**Texto de estudo:**
A primeira demonstração nesse país do cinematógrafo dos irmãos Lumière foi em 1896. Até 1907, todos os filmes exibidos na Rússia eram importados ou realizados por estrangeiros, até que Alexander Drankov decidiu rodar Borís Godunov. Sua obra seguinte, Stenka Razin (1908), é o primeiro filme russo de ficção que chegou até nossos dias.
A produção russa durante os dez anos seguintes foi dominada por Drankov e seu rival Alexander Janzhonkov. Os temas literários e históricos logo foram substituídos por contos fantásticos de bandidos e candentes melodramas. Os principais diretores, Iakov Protázanov, Vladimir Gardin e I. Bauer, desenvolveram um estilo lento.
Ao iniciar-se a Revolução de 1917, os cineastas quiseram aproveitar rapidamente o desaparecimento da censura para abordar temas políticos e religiosos antes proibidos, como a obra de Protázanov e Bauer. A nacionalização da indústria cinematográfica, em 1919, orientou a produção para curta-metragens de propaganda política.

**Tarefa 1:** Liste todos os anos citados no texto sobre o cinema russo.
**Tarefa 2:**
Responda com base no texto sobre o cinema russo:
(a) Que filme Alexander Drankov decidiu rodar em 1907?
(b) Quem era o rival de Drankov?
(c) Para que tipo de produção a nacionalização da indústria, em 1919, orientou o cinema?
**Tarefa 3:** Continue o texto sobre o cinema russo a partir da última frase.
Os dados vêm de uma fonte diferente da do texto.

**Trechos dos dados:**
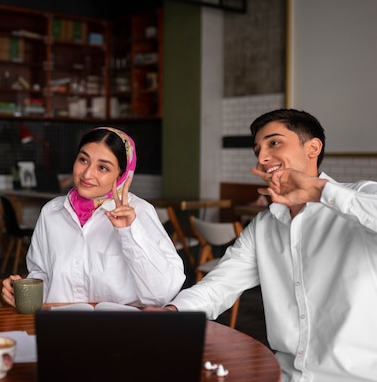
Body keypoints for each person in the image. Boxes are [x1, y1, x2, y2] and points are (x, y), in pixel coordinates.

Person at [148, 108, 377, 382]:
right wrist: (173, 314)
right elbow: (218, 287)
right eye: (258, 149)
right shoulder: (264, 226)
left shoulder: (360, 197)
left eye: (274, 143)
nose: (263, 157)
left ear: (313, 147)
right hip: (283, 376)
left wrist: (318, 190)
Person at [1, 127, 185, 307]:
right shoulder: (51, 212)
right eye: (83, 160)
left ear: (121, 176)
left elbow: (162, 295)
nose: (87, 174)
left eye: (103, 167)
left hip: (121, 330)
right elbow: (41, 272)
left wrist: (129, 232)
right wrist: (25, 290)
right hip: (60, 328)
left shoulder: (139, 212)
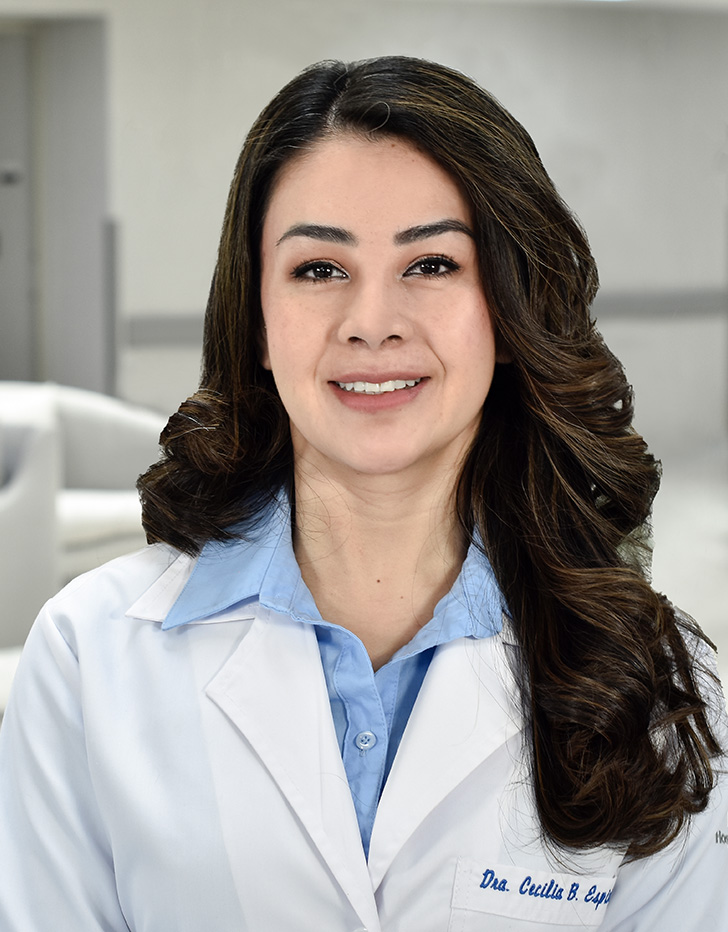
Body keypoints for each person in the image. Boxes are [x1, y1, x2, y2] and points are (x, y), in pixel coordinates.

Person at [0, 56, 726, 931]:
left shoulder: (650, 681)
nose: (372, 320)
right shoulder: (89, 656)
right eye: (318, 269)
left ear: (507, 310)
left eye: (431, 263)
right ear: (257, 321)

**Resposta 1:** 1896, 1907, 1908, 1917, 1919

**Resposta 2:**
(a) Borís Godunov.
(b) Alexander Janzhonkov.
(c) Curta-metragens de propaganda política.

**Resposta 3:**
Em 1919, Gardin fundou a primeira escola estatal do mundo para ensinar a nova arte. A ela seguiu-se a escola de Lev Kúlechov, primeiro teórico da história do cinema. Entre seus alunos estavam Vsevolod Pudovkin e Sergei Eisenstein, que, junto com Alexander Dovzhenko realizaram três obras primas da história do cinema: O encouraçado Potemkin (1925), A mãe (1926) e Arsenal (1929).
Cinema sonoro
A chegada do som, em 1931, elevou o cinema à categoria de prioridade estatal e numerosas salas foram abertas. A invasão alemã, em 1941, obrigou os dirigentes soviéticos a permitir a realização de películas que elevassem o moral do povo, dando maior liberdade de atuação aos cineastas e limitando as interferências da censura.
Nikita Khrutchev permitiu um cinema mais crítico. Em 1958, Quando voam as cegonhas, de Kalatozov, ganhou a Palma de Ouro no Festival de Cannes. Surgiu uma nova geração de autores, como Vasili Shukshin, Andrei Tarkovski, Andréi Konchalovski, Elem Klimov, Larisa Shepitko e muitos outros. No início da década de 1980 chegaram aos mercados ocidentais muitas obras desconhecidas de grande valor, que além disso levaram ao ridículo a censura anterior e seus critérios arbitrários, contribuindo para alimentar o desejo de uma mudança política em profundidade. O diretor Nikita Mikhalkov (O sol enganador, 1994, Oscar de melhor filme estrangeiro) é uma mostra disso.
O cinema russo do século XXI produz muito pouco devido as dificuldades sociais e economicas que o país enfrenta, no entanto, a Russia é o único país do mundo em que toda a produção cinematográfica pode ser considerado verdadeiramente cinema de arte.